1. Scope of Support Services
The Licensor shall provide the following Support Services for the Software in accordance with these Terms:
(a) corrective maintenance as described in paragraph 2; and
(b) a software updating service as described in paragraph 3.
The Support Services will be provided in English.
Notwithstanding anything else in these Terms, the Licensor shall not be obliged to provide Support Services:
(a) in relation to any Bug to the extent that it is caused by the Licensee’s misuse, misconfiguration, alteration or damage to the Software; the Licensee’s failure to install an Update; or use of the Software in breach of these Terms;
(b) on any public holiday day in the UK; and
2. Corrective maintenance
(a) Upon receipt of a Support Request, the Licensor shall use its reasonable endeavours to commence corrective maintenance or otherwise resolve the Support Request by the end of the following Business Day.

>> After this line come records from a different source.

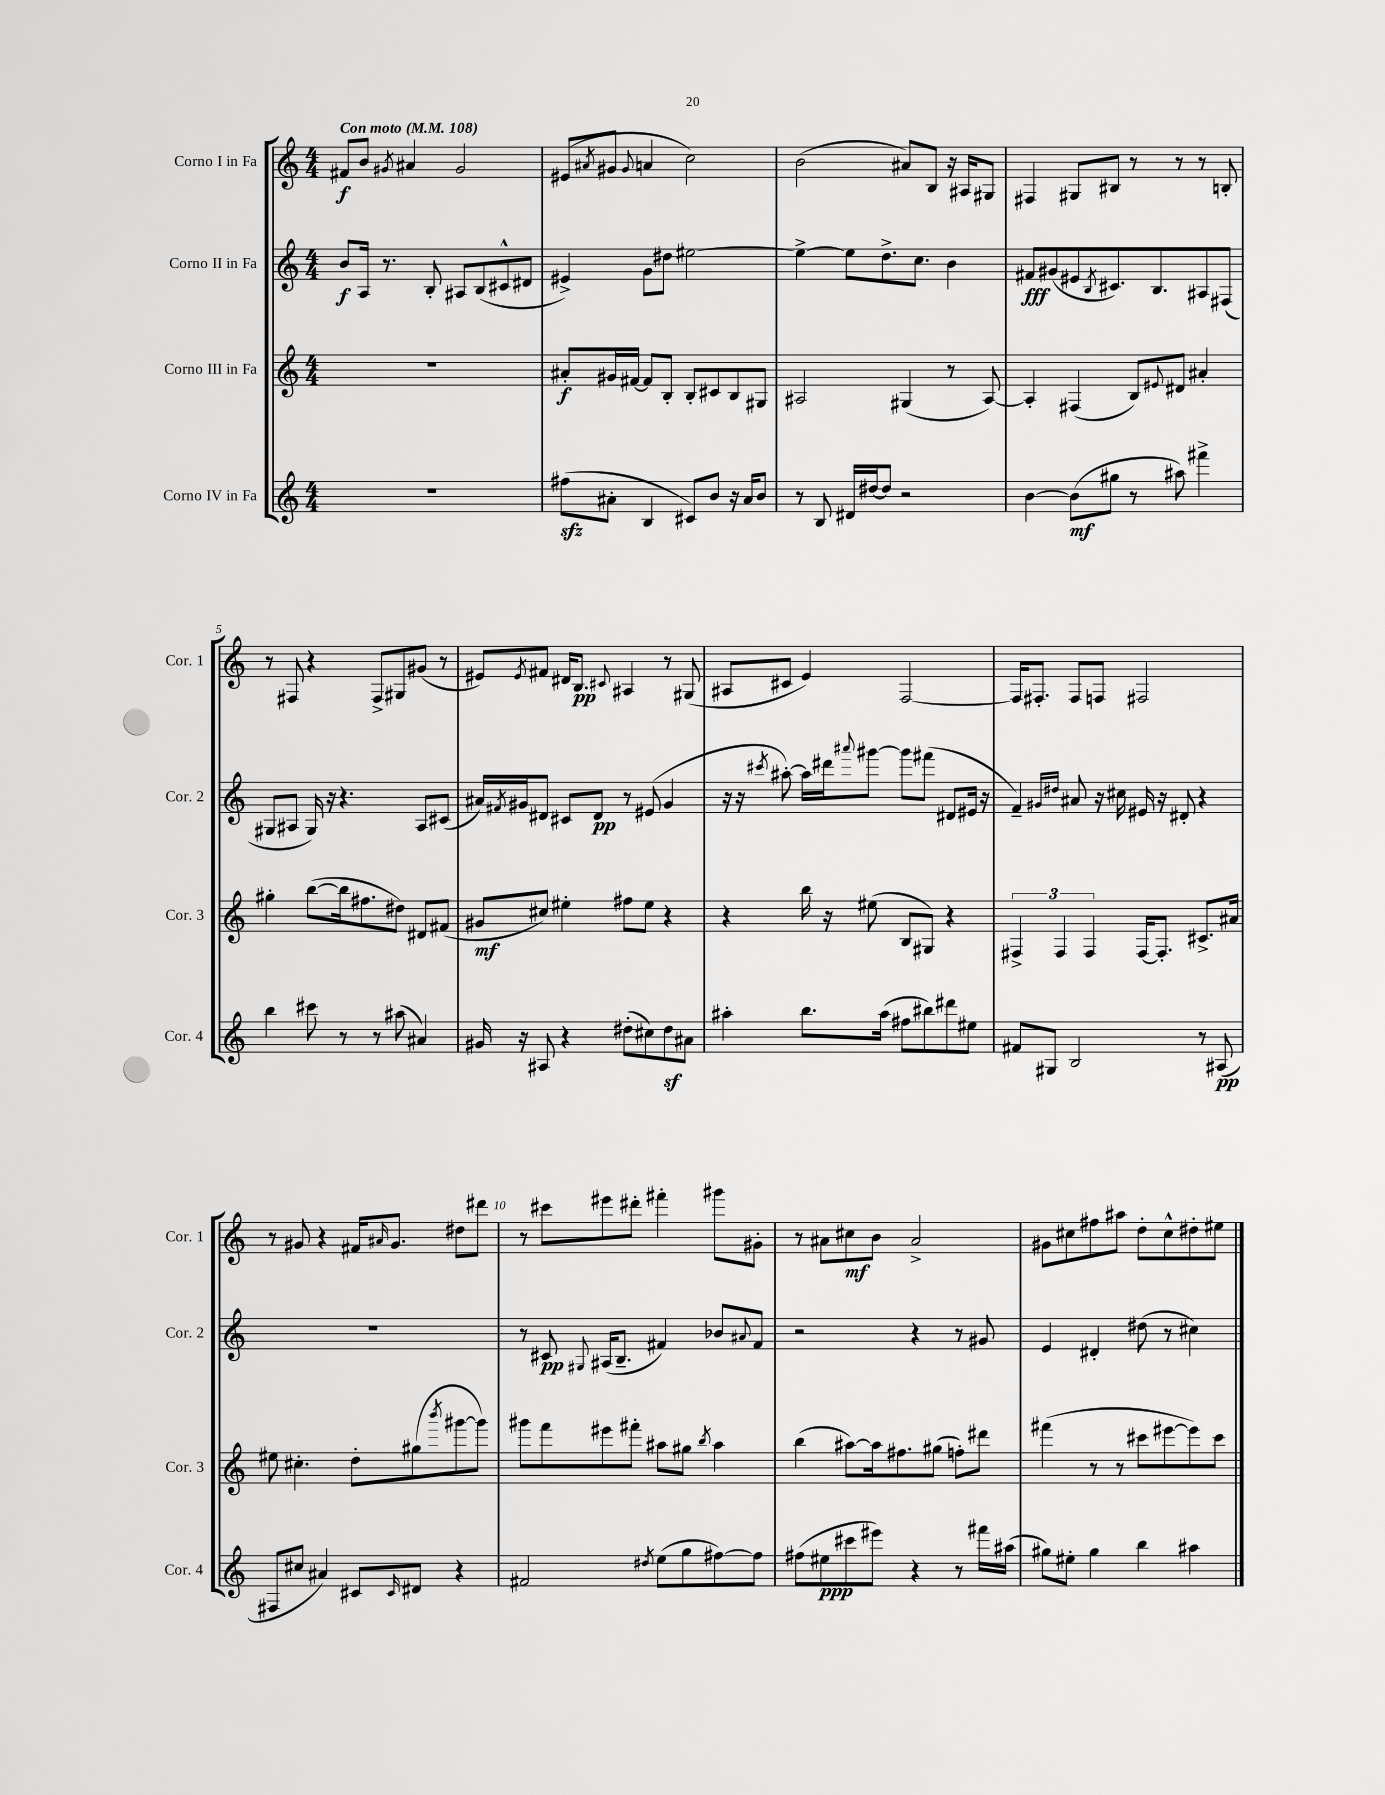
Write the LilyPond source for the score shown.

<<
\new StaffGroup <<
\new Staff = "s0" \with { instrumentName = "Corno I in Fa" shortInstrumentName = "Cor. 1" } {
    \clef treble \key c \major \numericTimeSignature \time 4/4 \tempo "Con moto" 4 = 108
    fis'8\f b'8 \acciaccatura { gis'8 } ais'4 gis'2 |
    eis'8( \acciaccatura { ais'8 } gis'8 \appoggiatura { gis'8 } a'4 c''2) |
    b'2( ais'8) b8 r16 ais16 gis8 |
    fis4 gis8 bis8 r8 r8 r8 b8-. |
    r8 fis8 r4 fis8-> gis8 gis'8( r8 |
    eis'8) \acciaccatura { eis'8 } fis'8 dis'16 b8.\pp \appoggiatura { cis'8 } ais4 r8 gis8( |
    ais8 cis'8 e'4) f2~ |
    f16 fis8.-. fis8 f8 fis2 |
    r8 gis'8 r4 fis'16 \grace { ais'16 } gis'8. dis''8 dis'''8 |
    r8 cis'''8 eis'''8 dis'''8-. fis'''4-. gis'''8 gis'8-. |
    r8 ais'8 cis''8\mf b'8 ais'2-> |
    gis'8 cis''8 fis''8 ais''8 d''8-. cis''8-^ dis''8-. eis''8 \bar "|." |
}
\new Staff = "s1" \with { instrumentName = "Corno II in Fa" shortInstrumentName = "Cor. 2" } {
    \clef treble \key c \major \numericTimeSignature \time 4/4
    b'8\f a16 r8. b8-. ais8 b8( cis'8-^ dis'8 |
    eis'4->) g'8 dis''8 eis''2~ |
    eis''4~-> eis''8 d''8.-> c''8. b'4 |
    fis'8\fff gis'8( eis'8 \acciaccatura { b8 } cis'8.) b8. ais8 fis8( |
    gis8 ais8 gis16) r16 r4. ais8 cis'8( |
    ais'16) \acciaccatura { fis'8 } gis'16 dis'8 cis'8 dis'8\pp r8 eis'8( gis'4 |
    r16 r16 \acciaccatura { cis'''8 } ais''8~-.) ais''16 dis'''16 \appoggiatura { ais'''8 } gis'''8~ gis'''8 fis'''8( dis'8 eis'16 r16 |
    f'4--) \grace { gis'16 dis''16 } ais'8 r16 cis''16 eis'16 r16 dis'8-. r4 |
    R1 |
    r8 cis'8\pp \appoggiatura { gis8 } ais16( b8.-- fis'4) bes'8 \appoggiatura { ais'8 } fis'8 |
    r2 r4 r8 gis'8 |
    e'4 dis'4-. dis''8( r8 cis''4) \bar "|." |
}
\new Staff = "s2" \with { instrumentName = "Corno III in Fa" shortInstrumentName = "Cor. 3" } {
    \clef treble \key c \major \numericTimeSignature \time 4/4
    R1 |
    ais'8-.\f gis'16 fis'16~ fis'8 b8-. b8-. cis'8 b8 gis8 |
    ais2 gis4( r8 ais8~) |
    ais4-. fis4( b8) \appoggiatura { eis'8 } dis'8 ais'4-. |
    gis''4-. b''8~( b''16 fis''8. dis''8) dis'8 fis'8( |
    gis'8\mf cis''8) eis''4-. fis''8 eis''8 r4 |
    r4 b''16 r16 eis''8( b8 gis8) r4 |
    \tuplet 3/2 { fis4-> fis4 fis4 } fis16~ fis8.-. cis'8.-> ais'16 |
    eis''8 cis''4.-. d''8-. gis''8( \acciaccatura { b'''8 } gis'''8~ gis'''8) |
    gis'''8 f'''8 eis'''8 fis'''8-. ais''8 gis''8 \acciaccatura { b''8 } ais''4 |
    b''4( ais''8~) ais''16 fis''8. gis''8( f''8-.) dis'''8 |
    fis'''4( r8 r8 cis'''8 eis'''8~ eis'''8) cis'''8 \bar "|." |
}
\new Staff = "s3" \with { instrumentName = "Corno IV in Fa" shortInstrumentName = "Cor. 4" } {
    \clef treble \key c \major \numericTimeSignature \time 4/4
    R1 |
    fis''8\sfz( ais'8-. b4 cis'8) b'8 r16 ais'16 b'8 |
    r8 b8 dis'16 dis''16~ dis''8 r2 |
    b'4~ b'8\mf( gis''8 r8 ais''8) fis'''4-> |
    b''4 cis'''8 r8 r8 ais''8( ais'4) |
    gis'16 r16 ais8 r4 dis''8-.( cis''8) dis''8\sf ais'8 |
    ais''4-. b''8. ais''16( fis''8 bis''8) dis'''8 eis''8 |
    fis'8 gis8 b2 r8 ais8\pp( |
    fis8 cis''8 ais'4) cis'8 \grace { cis'16 } dis'8 r4 |
    fis'2 \acciaccatura { dis''8 } e''8( g''8 fis''8~) fis''8 |
    fis''8( eis''8\ppp cis'''8 eis'''8) r4 r8 fis'''16 ais''16( |
    gis''8) eis''8-. gis''4 b''4 ais''4 \bar "|." |
}
>>
>>
\layout { \context { \Score \override BarNumber.break-visibility = ##(#f #t #t) barNumberVisibility = #(every-nth-bar-number-visible 5) } }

(b) Notwithstanding anything else in the Support Schedule, the Licensor shall only be required to resolve Support Requests which relate to the current release of the Software.
3. Software updating service
The Licensor shall promptly make available to the Licensee Developers, as part of the Support Services, all Updates issued generally by the Licensor to its customers or to users of the Software.
The Licensor shall promptly notify the Licensee Developers of all revisions, additions or updates to all Documentation which may be necessary as a result of the provision of any Update to enable proper use to be made of the Software by the Licensee Developers.